Politique : Shanghai et Pékin, entre « victoire » et polémiques

Shanghai et Pékin, entre « victoire » et polémiques

L’annonce est presque passée inaperçue à l’international, et pourtant ! Devant plus de 800 cadres réunis lors du congrès municipal du Parti à Shanghai, son secrétaire Li Qiang, a officiellement déclaré le 25 juin que la ville avait « remporté la bataille contre la Covid-19 », après le confinement strict de ses 25 millions d’habitants pendant deux mois. Le dirigeant a également affirmé que la stratégie de prévention et de contrôle sanitaire était « totalement appropriée » et que cette « victoire » venait démontrer que « le socialisme aux caractéristiques chinoises dispose d’avantages institutionnels incomparables ». Le protégé du Président Xi Jinping n’a pas non plus manqué de saluer « les instructions importantes du Secrétaire général du Parti », manière de prouver à nouveau sa fidélité au leader et de le créditer personnellement pour ce « succès ».

Ce ton triomphant, également employé par la presse officielle lors de la « libération » de la ville le 1er juin, semble éloigner les demandes d’excuses formulées par les habitants et surtout la question de la responsabilité portée par les autorités pour leur gestion calamiteuse de la crise (820 milliards de yuans de PIB perdus en 70 jours de confinement, mécontentement de la population face aux problèmes d’approvisionnement alimentaire et d’accès aux soins…).

Jusqu’à présent, seuls quelques « petits » cadres ont été démis de leurs fonctions. À titre de comparaison, aux débuts de l’épidémie à Wuhan, le secrétaire de la province du Hubei et celui de Wuhan avaient été limogés dès le mois de février 2020, tandis que le maire de la ville avait été évincé un an plus tard. Lors des inondations meurtrières dans le Henan à l’été 2021, le secrétaire du Parti de Zhengzhou, capitale provinciale durement touchée, avait été puni quelques mois plus tard, tout comme le maire de la ville, rétrogradé…

Qu’en sera-t-il des hauts dirigeants shanghaiens tels que Li Qiang (candidat potentiel au Comité Permanent voire au poste de Premier ministre) et le maire Gong Zheng (un autre allié de Xi Jinping), tous deux réélus lors du Congrès local ? Échapperont-ils aux sanctions ? Si c’est le cas, ce sera un signe assez clair de l’étendue de l’influence du Président Xi au sein du Parti.

1200 kilomètres au Nord, à Pékin, un autre secrétaire du Parti s’est retrouvé sous le feu des projecteurs après son discours au Congrès municipal le 27 juin. D’après un article du Beijing Daily, Cai Qi (encore un fidèle de Xi) aurait déclaré que les mesures sanitaires seraient normalisées « durant les cinq prochaines années » (“未来五年”). Une précision qui a fait bondir le public, interprétant ce message comme le maintien de la politique « zéro Covid » pendant toute cette période. « Le compte à rebours pour fuir le pays a commencé », a déclaré un internaute.
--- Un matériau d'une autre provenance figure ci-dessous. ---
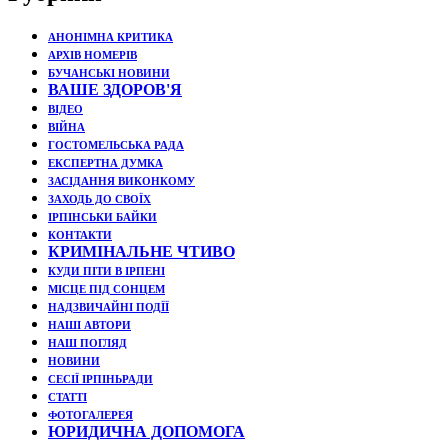
АНОНІМНА КРИТИКА
АРХІВ НОМЕРІВ
БУЧАНСЬКІ НОВИНИ
ВАШЕ ЗДОРОВ'Я
ВІДЕО
ВІЙНА
ГОСТОМЕЛЬСЬКА РАДА
ЕКСПЕРТНА ДУМКА
ЗАСІДАННЯ ВИКОНКОМУ
ЗАХОДЬ ДО СВОЇХ
ІРПІНСЬКИ БАЙКИ
КОНТАКТИ
КРИМІНАЛЬНЕ ЧТИВО
КУДИ ПІТИ В ІРПЕНІ
МІСЦЕ ПІД СОНЦЕМ
НАДЗВИЧАЙНІ ПОДЇЇ
НАШІ АВТОРИ
НАШ ПОГЛЯД
НОВИНИ
СЕСІЇ ІРПІНЬРАДИ
СТАТТІ
ФОТОГАЛЕРЕЯ
ЮРИДИЧНА ДОПОМОГА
Face au tollé, toute référence « aux cinq prochaines années » a été supprimée de la toile. Tentant de désamorcer la polémique, l’ancien rédacteur en chef du Global Times, Hu Xijin, a expliqué que le manque de professionnalisme d’un journaliste – qui avait préparé à l’avance son texte sans le retoucher par la suite – était à l’origine du malentendu. « Personne n’espère que Pékin ne va vivre pendant les cinq prochaines années comme ces deux derniers mois », a-t-il ajouté. En effet, les Pékinois ont certes échappé à un confinement strict « à la mode de Shanghai », mais se sont vu imposer de lourdes restrictions pendant près de six semaines.

Ces explications laissent dubitatifs certains internautes, arguant qu’une chaîne TV pékinoise a fait la même « erreur » et soulignant que d’ordinaire les articles des médias officiels sont relus plusieurs fois avant publication.

Quoi qu’il en soit, la réaction suscitée par seulement quatre petits caractères révèle un scepticisme croissant du public vis-à-vis des déclarations du gouvernement et surtout la profonde lassitude de la population ainsi qu’une certaine impatience. « Cela démontre à quel point les gens en ont marre de la politique de contrôle épidémique – si vous voulez savoir ce que les gens pensent, voilà ce qu’ils pensent », conclut un internaute. Encore faut-il que le leadership soit prêt à l’entendre.

En visite officielle le 28 juin à Wuhan, ville où le virus a fait son apparition, le Président Xi Jinping a une nouvelle fois martelé que, malgré un impact économique « temporaire », la politique « zéro Covid » reste l’approche « la plus économique et efficace » pour la Chine, mais aussi la plus représentative « de la nature et des objectifs » du Parti Communiste Chinois. Cela a le mérite d’être clair.